Sandra Bland & Police Brutality

Bland's case is a feminist issue because she was a woman of color who was allegedly mistreated by a police officer and held in jail for three days before she committed suicide. Eesha Pandit, a columnist for Salon, pointed out that feminists "sprang to action" after the Planned Parenthood controversy by starting the hashtag #StandWithPP to show that they saw through anti-abortion attacks. Pandit claims that few white feminists spoke of Bland's death as a feminist issue.

In reality, Bland's case does raise questions about police brutality, but those questions can't be separated from who she is: a black woman. Black women are historically and systemically mistreated by police officers, which is why Bland's treatment during her arrest and in the moments until her death should be scrutinized by the feminist community.

National Conversations About Race Relations

There's a lot of overlap in the structures that allow gender inequality to persist and the structures that fuel racial inequality. The feminist movement isn't just about elevating white women — a critique it has received since the rise of second-wave feminism in the early '60s. In the end, power structures like police brutality or the wage gap might not affect white women as often as they affect black women, but they still affect the movement for equality because they are often about maintaining the status quo: male power.

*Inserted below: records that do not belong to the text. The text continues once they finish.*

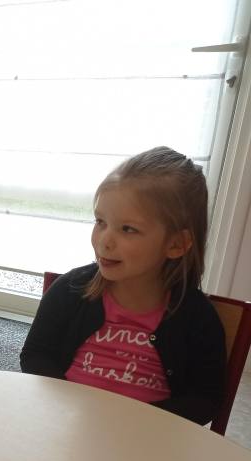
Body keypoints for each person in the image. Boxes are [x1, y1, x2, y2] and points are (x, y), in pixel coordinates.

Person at [20, 146, 225, 425]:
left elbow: (205, 399)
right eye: (100, 222)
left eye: (128, 229)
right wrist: (69, 405)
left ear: (176, 244)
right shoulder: (70, 290)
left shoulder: (197, 317)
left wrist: (134, 422)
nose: (104, 240)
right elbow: (35, 355)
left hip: (145, 440)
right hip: (67, 425)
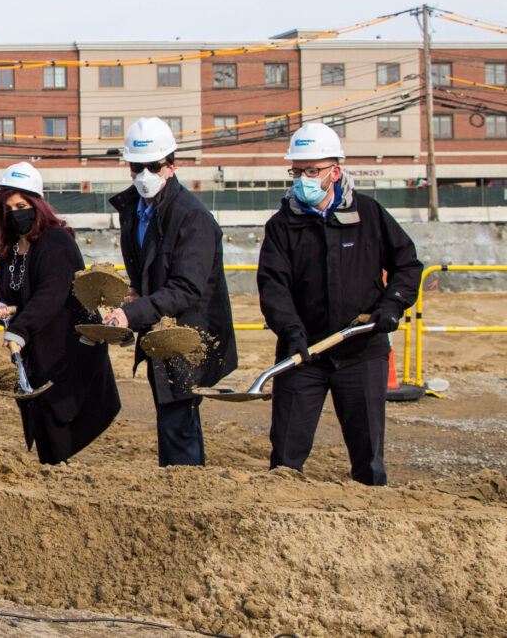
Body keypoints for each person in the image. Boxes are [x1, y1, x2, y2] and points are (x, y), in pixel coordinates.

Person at [257, 123, 421, 486]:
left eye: (312, 171)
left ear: (335, 171)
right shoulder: (282, 225)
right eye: (297, 171)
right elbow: (273, 288)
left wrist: (392, 305)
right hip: (303, 353)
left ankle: (371, 518)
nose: (303, 179)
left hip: (362, 351)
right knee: (285, 455)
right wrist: (292, 332)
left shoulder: (369, 215)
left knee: (368, 457)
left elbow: (407, 265)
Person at [103, 118, 236, 466]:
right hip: (159, 328)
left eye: (153, 167)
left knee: (179, 419)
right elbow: (150, 268)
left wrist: (133, 313)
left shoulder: (192, 218)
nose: (144, 175)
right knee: (171, 415)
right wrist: (136, 294)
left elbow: (188, 287)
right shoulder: (134, 210)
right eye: (136, 167)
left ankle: (187, 490)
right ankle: (179, 484)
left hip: (189, 333)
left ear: (171, 165)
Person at [0, 163, 121, 464]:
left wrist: (19, 329)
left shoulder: (57, 242)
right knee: (42, 425)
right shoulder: (9, 251)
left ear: (37, 204)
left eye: (21, 205)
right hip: (36, 355)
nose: (14, 212)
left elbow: (53, 292)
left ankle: (64, 487)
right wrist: (2, 310)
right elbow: (14, 297)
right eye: (7, 208)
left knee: (62, 427)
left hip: (67, 353)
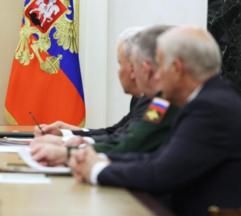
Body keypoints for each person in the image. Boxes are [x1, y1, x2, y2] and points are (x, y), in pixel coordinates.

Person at [70, 26, 241, 216]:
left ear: (176, 69)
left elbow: (162, 173)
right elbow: (158, 158)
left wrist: (97, 170)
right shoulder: (208, 99)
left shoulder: (209, 108)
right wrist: (101, 159)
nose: (156, 76)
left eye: (160, 66)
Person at [31, 25, 179, 166]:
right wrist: (69, 136)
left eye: (122, 64)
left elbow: (133, 143)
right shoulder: (153, 98)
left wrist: (69, 153)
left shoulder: (162, 102)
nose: (130, 73)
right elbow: (120, 132)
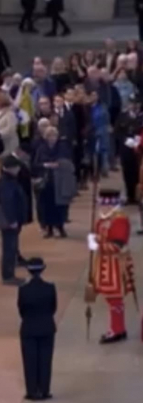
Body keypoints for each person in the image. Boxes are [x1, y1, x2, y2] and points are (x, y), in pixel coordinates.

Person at [87, 189, 136, 344]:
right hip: (104, 264)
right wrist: (95, 238)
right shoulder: (103, 219)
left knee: (115, 299)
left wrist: (97, 245)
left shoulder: (120, 220)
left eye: (105, 205)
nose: (103, 208)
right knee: (111, 299)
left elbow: (118, 245)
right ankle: (118, 328)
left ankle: (117, 330)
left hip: (115, 264)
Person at [18, 257, 56, 401]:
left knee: (30, 361)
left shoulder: (23, 290)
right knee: (45, 360)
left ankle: (32, 391)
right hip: (47, 327)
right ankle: (45, 390)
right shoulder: (50, 288)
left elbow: (21, 309)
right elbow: (53, 307)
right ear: (43, 269)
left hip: (28, 327)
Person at [32, 126, 73, 238]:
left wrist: (59, 164)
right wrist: (45, 165)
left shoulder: (62, 147)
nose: (52, 138)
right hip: (47, 181)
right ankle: (49, 228)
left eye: (54, 135)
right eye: (49, 136)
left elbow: (68, 161)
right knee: (47, 206)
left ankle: (60, 227)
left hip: (60, 181)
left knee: (60, 206)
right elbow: (35, 164)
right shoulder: (41, 149)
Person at [0, 156, 27, 286]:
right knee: (9, 248)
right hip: (10, 221)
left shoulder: (9, 181)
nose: (18, 169)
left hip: (12, 220)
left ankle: (9, 274)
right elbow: (7, 203)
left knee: (11, 247)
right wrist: (11, 220)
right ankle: (8, 276)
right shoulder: (7, 183)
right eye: (17, 167)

So, read about what's going on in the country regarding race relations. A great place to start is Bustle's article on the problem behind only humanizing white mass shooters.

Fights To Raise The Minimum Wage

Scott Olson/Getty Images News/Getty Images

On Wednesday, a wage panel convened by Gov. Andrew Cuomo recommended that the minimum wage for fast-food workers be raised to $15 an hour, according to The New York Times. Los Angeles, San Francisco, and Seattle have all raised their minimum wages to $15 to help accommodate for the rising cost of living.

This is a feminist issue you should be watching because, contrary to many myths, many fast-food workers are single parents who are trying to raise a family, according to The Washington Post. Further, women in the fast-food industry are often more affected by the wage gap than women who make a higher income, according to the Daily Beast:

People of color make up 32 percent of the total American workforce but a disproportionate 42 percent of minimum-wage earners. And in the restaurant and fast-food industries, the majority of those workers are women of color — who, studies show, are paid 60 percent less than their male counterparts. Over 13 percent of food-industry workers rely on food stamps to feed their own families, almost double the rate of workers in other industries.

Fights to raise the minimum wage are fights to help low-income women make the money they need to support themselves and their families in the same way that men can.